[WORK REQUIRED] Transcribe the text of the data below, starting at the line containing "經歷：蘇州廠總經理、友達光電供應鏈副總經" and ending at the line containing "na povolení redakce". Omit the pictures from your answer.

(Recorded data)
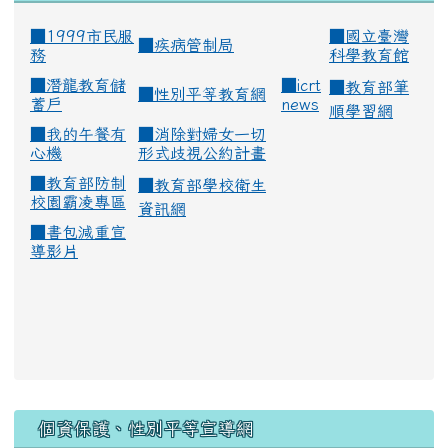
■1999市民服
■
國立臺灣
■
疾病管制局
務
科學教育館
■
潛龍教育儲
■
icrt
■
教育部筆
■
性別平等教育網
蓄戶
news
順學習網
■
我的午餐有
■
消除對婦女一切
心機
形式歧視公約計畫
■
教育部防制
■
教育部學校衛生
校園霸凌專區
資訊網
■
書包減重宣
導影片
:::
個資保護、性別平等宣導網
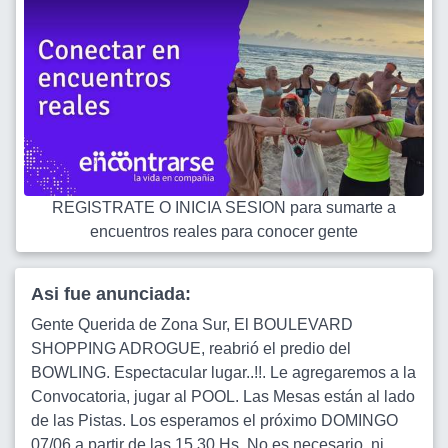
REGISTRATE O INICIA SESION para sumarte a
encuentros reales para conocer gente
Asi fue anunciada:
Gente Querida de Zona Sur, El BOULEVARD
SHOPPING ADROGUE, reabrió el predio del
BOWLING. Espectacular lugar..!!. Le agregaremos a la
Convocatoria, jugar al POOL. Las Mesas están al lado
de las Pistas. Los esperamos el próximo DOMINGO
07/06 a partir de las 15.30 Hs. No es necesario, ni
==
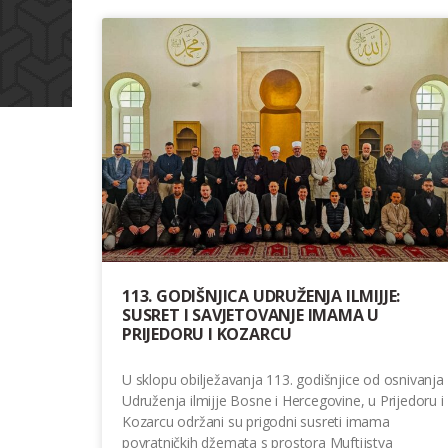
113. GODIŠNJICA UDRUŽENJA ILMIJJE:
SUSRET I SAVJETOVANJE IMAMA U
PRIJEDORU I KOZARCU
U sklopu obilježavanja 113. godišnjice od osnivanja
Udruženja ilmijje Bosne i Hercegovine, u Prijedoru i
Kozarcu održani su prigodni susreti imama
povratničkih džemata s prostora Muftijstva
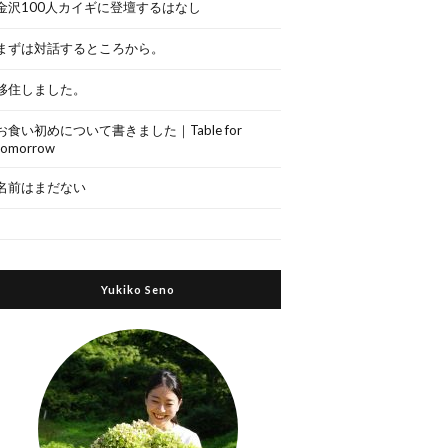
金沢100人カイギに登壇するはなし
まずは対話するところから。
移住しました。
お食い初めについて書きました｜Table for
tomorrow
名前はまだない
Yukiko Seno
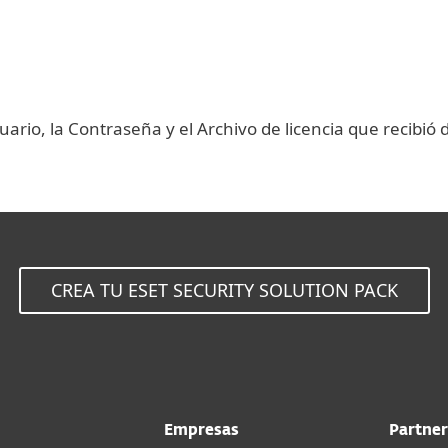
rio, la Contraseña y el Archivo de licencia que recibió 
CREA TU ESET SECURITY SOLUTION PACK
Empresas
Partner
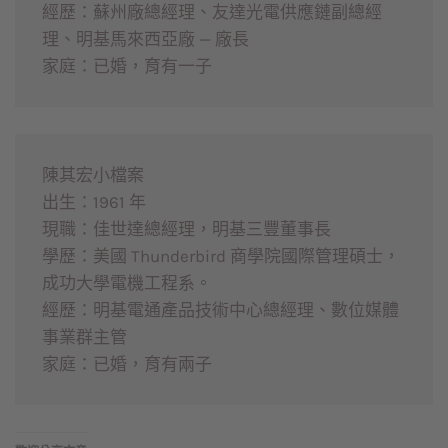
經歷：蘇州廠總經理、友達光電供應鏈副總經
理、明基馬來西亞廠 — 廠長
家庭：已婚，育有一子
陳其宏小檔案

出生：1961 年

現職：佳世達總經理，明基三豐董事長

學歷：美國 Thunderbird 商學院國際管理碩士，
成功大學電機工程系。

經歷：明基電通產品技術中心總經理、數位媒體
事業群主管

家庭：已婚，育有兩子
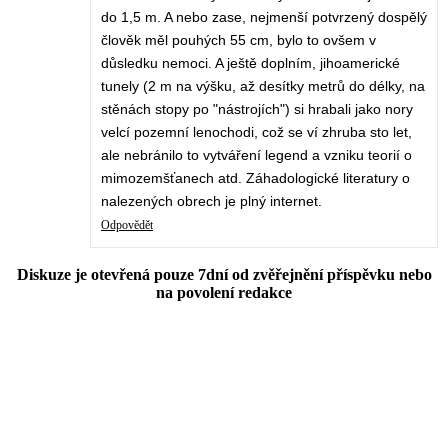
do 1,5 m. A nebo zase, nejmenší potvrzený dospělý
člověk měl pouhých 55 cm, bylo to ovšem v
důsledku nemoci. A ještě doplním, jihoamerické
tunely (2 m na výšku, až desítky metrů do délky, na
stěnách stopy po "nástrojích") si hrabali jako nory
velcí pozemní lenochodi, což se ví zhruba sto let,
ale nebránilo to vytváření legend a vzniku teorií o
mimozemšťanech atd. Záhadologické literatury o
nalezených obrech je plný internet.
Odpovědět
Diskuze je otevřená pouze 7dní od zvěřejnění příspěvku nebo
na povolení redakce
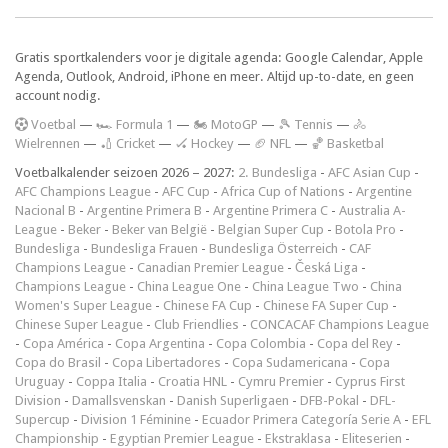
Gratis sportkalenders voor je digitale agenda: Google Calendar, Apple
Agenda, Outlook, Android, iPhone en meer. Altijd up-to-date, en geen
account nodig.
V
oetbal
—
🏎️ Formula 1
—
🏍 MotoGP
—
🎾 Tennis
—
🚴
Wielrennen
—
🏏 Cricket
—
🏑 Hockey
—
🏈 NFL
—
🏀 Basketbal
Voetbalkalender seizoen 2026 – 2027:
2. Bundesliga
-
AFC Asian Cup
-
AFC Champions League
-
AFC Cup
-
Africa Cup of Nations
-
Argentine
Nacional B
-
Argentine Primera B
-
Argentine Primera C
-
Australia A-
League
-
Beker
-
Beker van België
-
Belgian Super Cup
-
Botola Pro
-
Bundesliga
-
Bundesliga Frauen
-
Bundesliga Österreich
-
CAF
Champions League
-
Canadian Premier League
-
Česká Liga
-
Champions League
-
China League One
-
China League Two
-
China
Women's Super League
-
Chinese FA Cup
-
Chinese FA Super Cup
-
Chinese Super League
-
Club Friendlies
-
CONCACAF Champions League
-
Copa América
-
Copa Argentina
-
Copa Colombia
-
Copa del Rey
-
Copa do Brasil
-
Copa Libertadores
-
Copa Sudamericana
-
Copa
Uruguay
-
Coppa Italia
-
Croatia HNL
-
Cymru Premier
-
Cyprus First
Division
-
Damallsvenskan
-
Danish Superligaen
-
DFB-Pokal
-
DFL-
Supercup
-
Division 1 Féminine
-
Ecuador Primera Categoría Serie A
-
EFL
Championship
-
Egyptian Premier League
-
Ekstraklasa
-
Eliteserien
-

[RESULT FOR THIS EXERCISE]
經歷：蘇州廠總經理、友達光電供應鏈副總經
理、明基馬來西亞廠 — 廠長
家庭：已婚，育有一子
陳其宏小檔案

出生：1961 年

現職：佳世達總經理，明基三豐董事長

學歷：美國 Thunderbird 商學院國際管理碩士，
成功大學電機工程系。

經歷：明基電通產品技術中心總經理、數位媒體
事業群主管

家庭：已婚，育有兩子
do 1,5 m. A nebo zase, nejmenší potvrzený dospělý
člověk měl pouhých 55 cm, bylo to ovšem v
důsledku nemoci. A ještě doplním, jihoamerické
tunely (2 m na výšku, až desítky metrů do délky, na
stěnách stopy po "nástrojích") si hrabali jako nory
velcí pozemní lenochodi, což se ví zhruba sto let,
ale nebránilo to vytváření legend a vzniku teorií o
mimozemšťanech atd. Záhadologické literatury o
nalezených obrech je plný internet.
Odpovědět
Diskuze je otevřená pouze 7dní od zvěřejnění příspěvku nebo
na povolení redakce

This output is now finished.